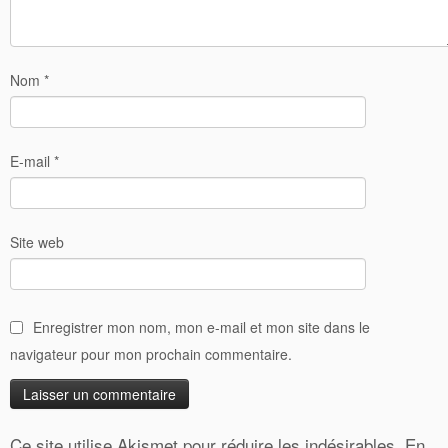
Nom
*
E-mail
*
Site web
Enregistrer mon nom, mon e-mail et mon site dans le
navigateur pour mon prochain commentaire.
Ce site utilise Akismet pour réduire les indésirables.
En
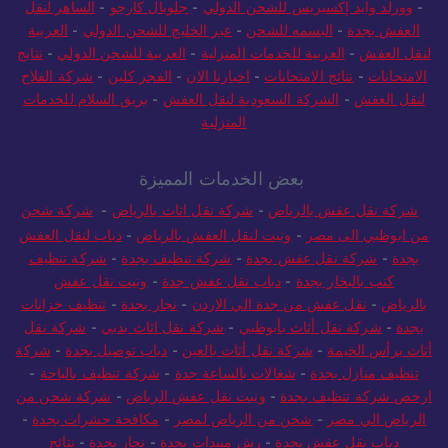
-
وورلد وايد إكسبريس للشحن الدولي
-
جلوبال كارجو
-
الساهر لنقل
العفش بجدة
-
البسمه للشحن
-
عبر الخليج للشحن الدولي
-
العربية
لنقل العفش
-
العربية للخدمات المنزلية
-
العربية للشحن الدولي
-
نتايج
الامتحانات
-
نتائج الامتحانات
-
اخبارنا الان
-
الفجر كلين
-
شركة الفلاح
لنقل العفش
-
الشركة السعودية لنقل العفش
-
بريق السلام للخدمات
المنزلية
بعض الخدمات المميزة
شركة نقل عفش بالرياض
-
شركة نقل اثاث بالرياض
-
شركة شحن
من ابوظبي الى مصر
-
ونيت لنقل العفش بالرياض
-
دباب لنقل العفش
بجدة
-
شركة نقل عفش بجدة
-
شركة تنظيف بجدة
-
شركة تنظيف
كنب بالبخار بجدة
-
دباب نقل عفش جدة
-
ونيت نقل عفش
بالرياض
-
نقل عفش من جدة الي الاردن
-
نجار بجدة
-
تنظيف خزانات
بجدة
-
شركة نقل أثاث بأبوظبي
-
شركة نقل اثاث بدبي
-
شركة نقل
أثاث برأس الخيمة
-
شركة نقل أثاث بالعين
-
دباب توصيل بجدة
-
شركة
تنظيف منازل بجدة
-
شغالات بالساعة جدة
-
شركة تنظيف بالباحة
-
ارخص شركة تنظيف بجدة
-
ونيت نقل عفش الرياض
-
شركة شحن من
الرياض الي مصر
-
شحن من الرياض لمصر
-
مكافحة حشرات بجدة
-
دباب نقل عفش بجدة
-
رش مبيدات بجدة
-
نجار بجدة
-
نتائج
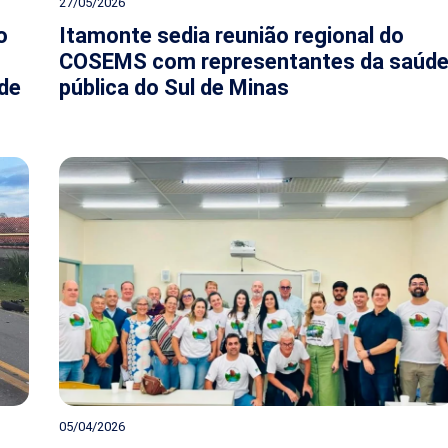
27/05/2026
o
Itamonte sedia reunião regional do
COSEMS com representantes da saúd
 de
pública do Sul de Minas
05/04/2026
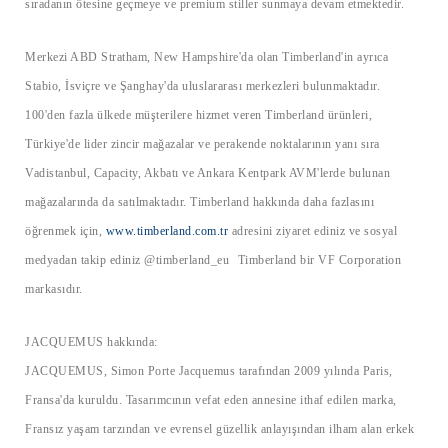
sıradanın ötesine geçmeye ve premium stiller sunmaya devam etmektedir.
Merkezi ABD Stratham, New Hampshire'da olan Timberland'in ayrıca
Stabio, İsviçre ve Şanghay'da uluslararası merkezleri bulunmaktadır.
100'den fazla ülkede müşterilere hizmet veren Timberland ürünleri,
Türkiye'de lider zincir mağazalar ve perakende noktalarının yanı sıra
Vadistanbul, Capacity, Akbatı ve Ankara Kentpark AVM'lerde bulunan
mağazalarında da satılmaktadır. Timberland hakkında daha fazlasını
öğrenmek için,
www.timberland.com.tr
adresini ziyaret ediniz ve sosyal
medyadan takip ediniz @timberland_eu Timberland bir VF Corporation
markasıdır.
JACQUEMUS hakkında:
JACQUEMUS, Simon Porte Jacquemus tarafından 2009 yılında Paris,
Fransa'da kuruldu. Tasarımcının vefat eden annesine ithaf edilen marka,
Fransız yaşam tarzından ve evrensel güzellik anlayışından ilham alan erkek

+ + + + + + +

» WHAT IS REQUIRED
Transcribe the listing exactly, skipping pictures.

» ANSWER SPACE
Nom
*
E-mail
*
Site web
Enregistrer mon nom, mon e-mail et mon site dans le
navigateur pour mon prochain commentaire.
Ce site utilise Akismet pour réduire les indésirables.
En
-
وورلد وايد إكسبريس للشحن الدولي
-
جلوبال كارجو
-
الساهر لنقل
العفش بجدة
-
البسمه للشحن
-
عبر الخليج للشحن الدولي
-
العربية
لنقل العفش
-
العربية للخدمات المنزلية
-
العربية للشحن الدولي
-
نتايج
الامتحانات
-
نتائج الامتحانات
-
اخبارنا الان
-
الفجر كلين
-
شركة الفلاح
لنقل العفش
-
الشركة السعودية لنقل العفش
-
بريق السلام للخدمات
المنزلية
بعض الخدمات المميزة
شركة نقل عفش بالرياض
-
شركة نقل اثاث بالرياض
-
شركة شحن
من ابوظبي الى مصر
-
ونيت لنقل العفش بالرياض
-
دباب لنقل العفش
بجدة
-
شركة نقل عفش بجدة
-
شركة تنظيف بجدة
-
شركة تنظيف
كنب بالبخار بجدة
-
دباب نقل عفش جدة
-
ونيت نقل عفش
بالرياض
-
نقل عفش من جدة الي الاردن
-
نجار بجدة
-
تنظيف خزانات
بجدة
-
شركة نقل أثاث بأبوظبي
-
شركة نقل اثاث بدبي
-
شركة نقل
أثاث برأس الخيمة
-
شركة نقل أثاث بالعين
-
دباب توصيل بجدة
-
شركة
تنظيف منازل بجدة
-
شغالات بالساعة جدة
-
شركة تنظيف بالباحة
-
ارخص شركة تنظيف بجدة
-
ونيت نقل عفش الرياض
-
شركة شحن من
الرياض الي مصر
-
شحن من الرياض لمصر
-
مكافحة حشرات بجدة
-
دباب نقل عفش بجدة
-
رش مبيدات بجدة
-
نجار بجدة
-
نتائج
27/05/2026
o
Itamonte sedia reunião regional do
COSEMS com representantes da saúd
 de
pública do Sul de Minas
05/04/2026
sıradanın ötesine geçmeye ve premium stiller sunmaya devam etmektedir.
Merkezi ABD Stratham, New Hampshire'da olan Timberland'in ayrıca
Stabio, İsviçre ve Şanghay'da uluslararası merkezleri bulunmaktadır.
100'den fazla ülkede müşterilere hizmet veren Timberland ürünleri,
Türkiye'de lider zincir mağazalar ve perakende noktalarının yanı sıra
Vadistanbul, Capacity, Akbatı ve Ankara Kentpark AVM'lerde bulunan
mağazalarında da satılmaktadır. Timberland hakkında daha fazlasını
öğrenmek için,
www.timberland.com.tr
adresini ziyaret ediniz ve sosyal
medyadan takip ediniz @timberland_eu Timberland bir VF Corporation
markasıdır.
JACQUEMUS hakkında:
JACQUEMUS, Simon Porte Jacquemus tarafından 2009 yılında Paris,
Fransa'da kuruldu. Tasarımcının vefat eden annesine ithaf edilen marka,
Fransız yaşam tarzından ve evrensel güzellik anlayışından ilham alan erkek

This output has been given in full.